Oh my God, they are going to do Venmo, if they don't already.

Speaker 3:

That's a great point. I haven't been to church in a long time, but they probably actually do that now.

Speaker 1:

They probably do you probably line up to go get like the cracker and the blood of Jesus?

Speaker 3:

It's got the scan code on the top.

Speaker 1:

Exactly.

Speaker 3:

And then there's a QR code that you can scan on the cracker. I love it. Jeff is saying the wedding he went to in Uganda. The priest passed the collection plate around twice and basically demanded extra money after what he already got to be paid to perform the ceremony.

Speaker 1:

You know what guys? Really quick, I just want to close the doors. Everyone, empty your pockets. I just want a really focused $40 from each of you in this room.

Speaker 3:

Yes, the church.

Speaker 1:

Apparently. You can do that.
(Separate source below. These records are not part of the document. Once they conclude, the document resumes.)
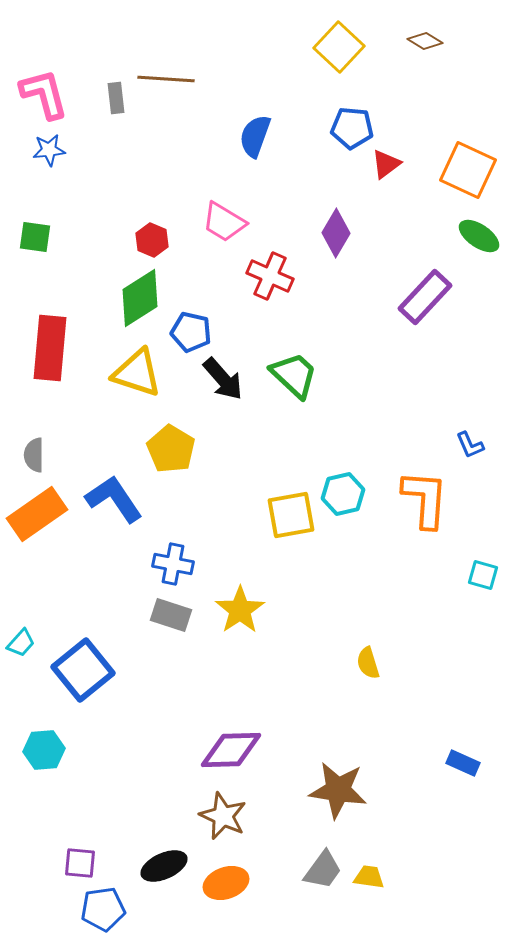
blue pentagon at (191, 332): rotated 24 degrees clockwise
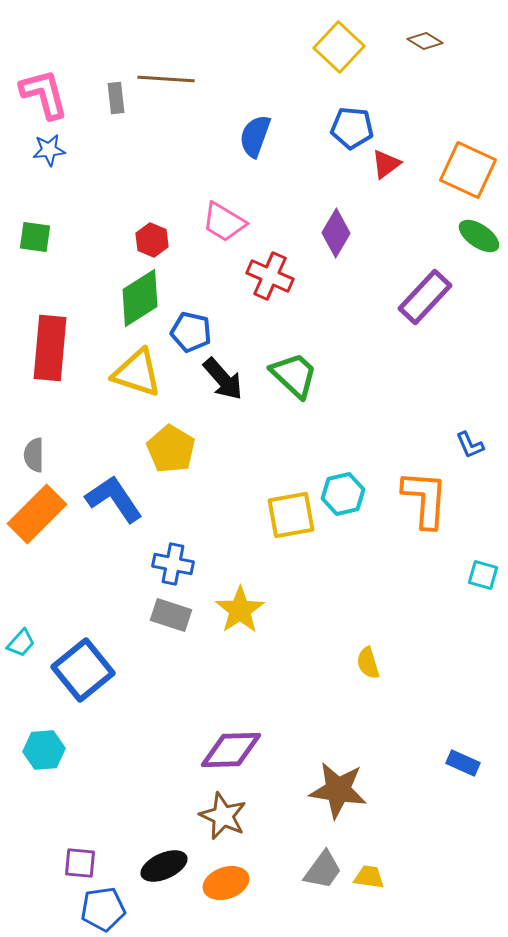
orange rectangle at (37, 514): rotated 10 degrees counterclockwise
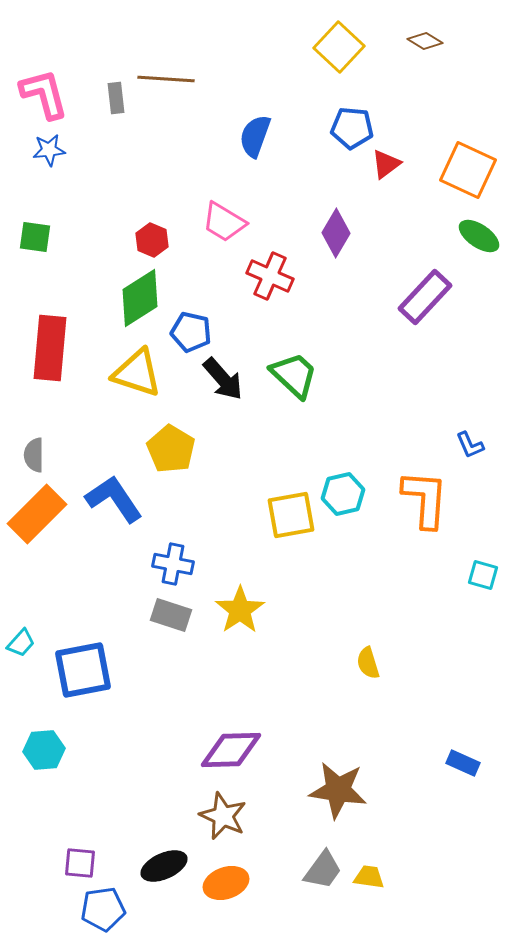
blue square at (83, 670): rotated 28 degrees clockwise
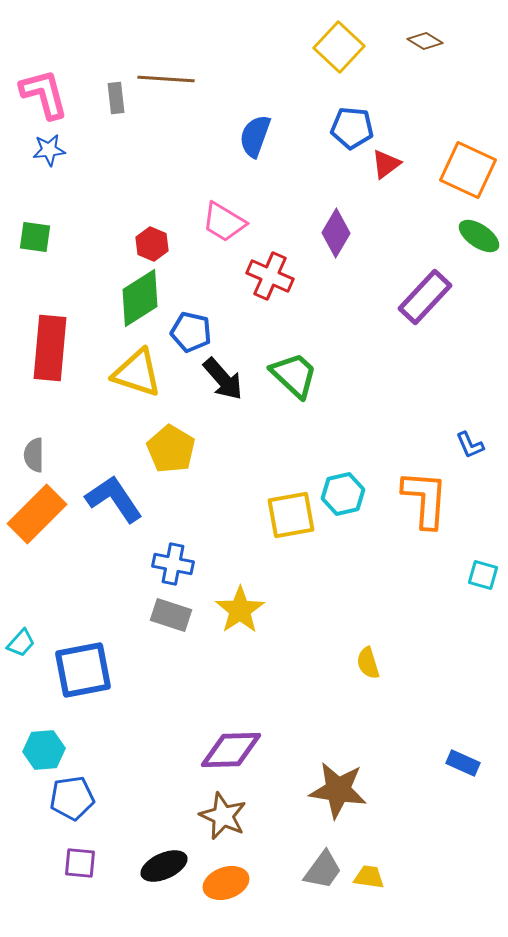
red hexagon at (152, 240): moved 4 px down
blue pentagon at (103, 909): moved 31 px left, 111 px up
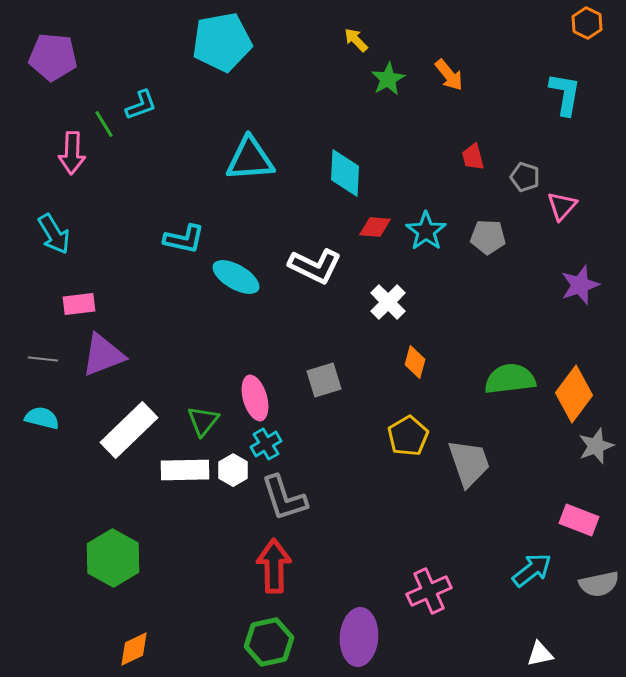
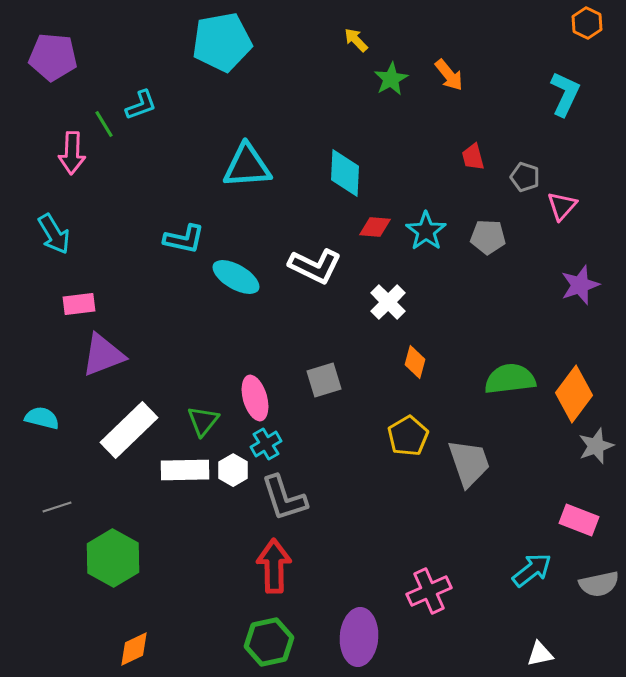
green star at (388, 79): moved 3 px right
cyan L-shape at (565, 94): rotated 15 degrees clockwise
cyan triangle at (250, 159): moved 3 px left, 7 px down
gray line at (43, 359): moved 14 px right, 148 px down; rotated 24 degrees counterclockwise
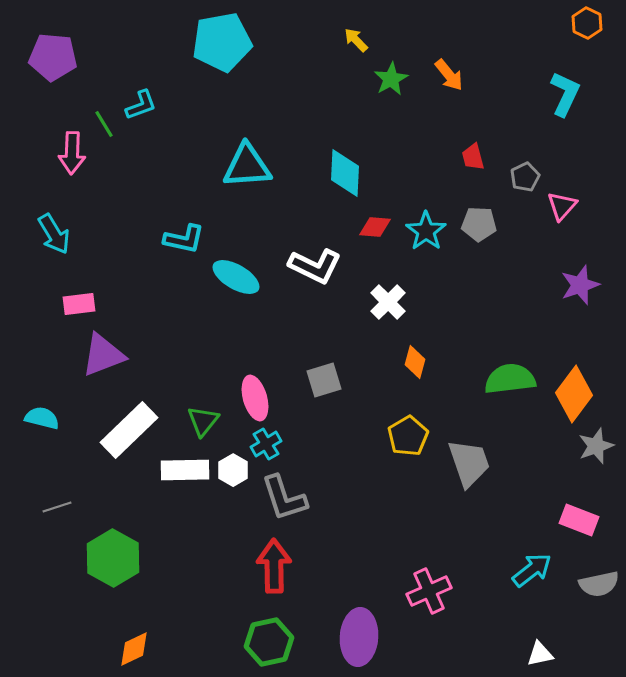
gray pentagon at (525, 177): rotated 28 degrees clockwise
gray pentagon at (488, 237): moved 9 px left, 13 px up
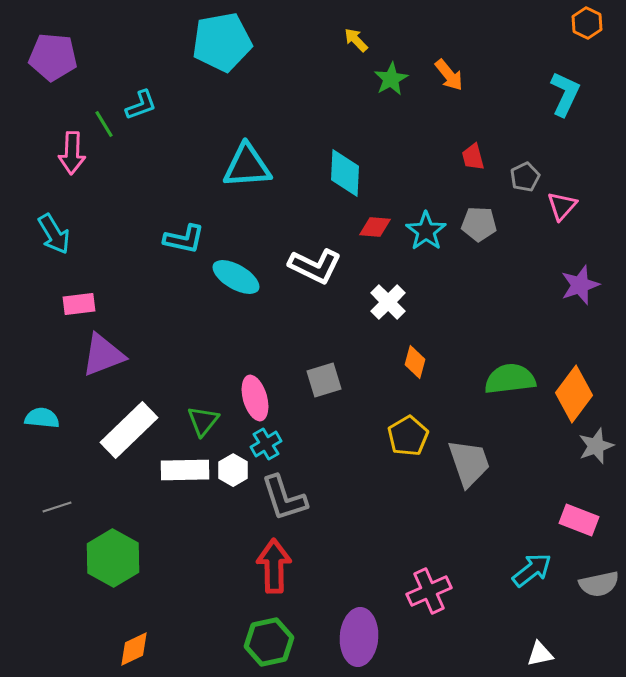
cyan semicircle at (42, 418): rotated 8 degrees counterclockwise
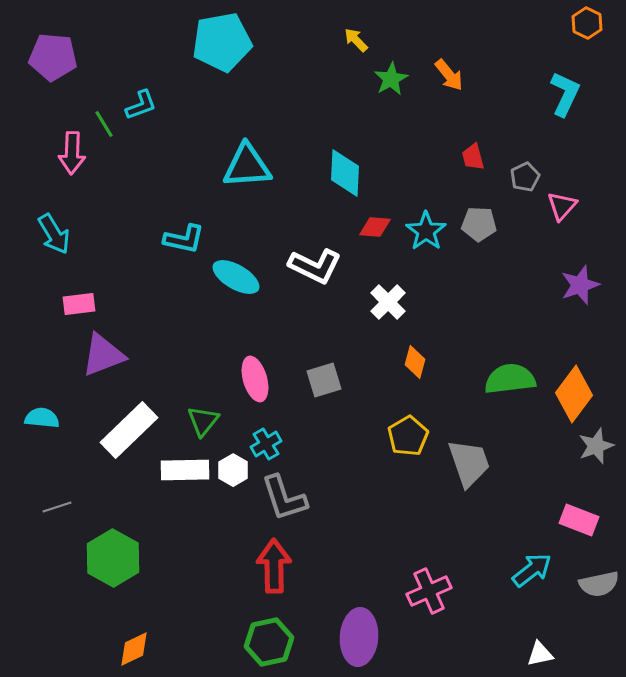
pink ellipse at (255, 398): moved 19 px up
You can do it if you're a pastor.

Speaker 3:

The church. They're telling people like and subscribe now.

Speaker 1:

Could I do it as a bartender? Yeah, yeah, why not?

Speaker 3:

Hayley Cron actually gave a shout out to Puppet Masters, the horror movie that used to friggin' scar me for life too. That's what she said for herself. She didn't check Under the Bed because of that movie. Ooh, such a good movie. What movie, puppet Master? There's like seven of them.

Speaker 2:

Yeah, there's a lot of.

Speaker 3:

Puppet Master, the dude with the corkscrew head, the yeah, oh snap.

Speaker 1:

I mean for me it wasn't so much Under the Bed, it was with the clothes on it and being like is that a person that's not?

Speaker 2:

a person.

Speaker 1:

It really looks like a person, though.

Speaker 3:

Yeah, Everyone said this is a very upsetting episode. We ended up, you know, ending nicer, but Pano said everything's going to be okay bud.